Could you point to this explanation and I’ll add a not in our docs.
Here's some references:
- Blog post on JuliaGPU about device-selection features added in CUDA 1.3. This is just a blog post so the syntax could go out of date.
- Page in JuliaGPU docs about multi-GPU programming. This page is oriented towards people who want to use more than one GPU (not just select one of many).
- Documentation of
CUDA.device
.device!
is adjacent.
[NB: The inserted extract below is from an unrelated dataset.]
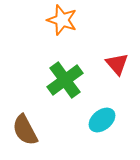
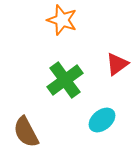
red triangle: rotated 35 degrees clockwise
brown semicircle: moved 1 px right, 2 px down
I don't see the functiondevices
however.
Often the most straightforward approach to using mulitple GPUs is to launch the same script but with different CUDA_VISIBLE_DEVICES
parameters. This approach is outside julia.
$ CUDA_VISIBLE_DEVICES=0 julia --project cool_script.jl
This launches julia but with only one device visible (device "0" from the output of nvidia-smi
). This environment variable is described in nvidia's CUDA documentation:
https://developer.nvidia.com/blog/cuda-pro-tip-control-gpu-visibility-cuda_visible_devices/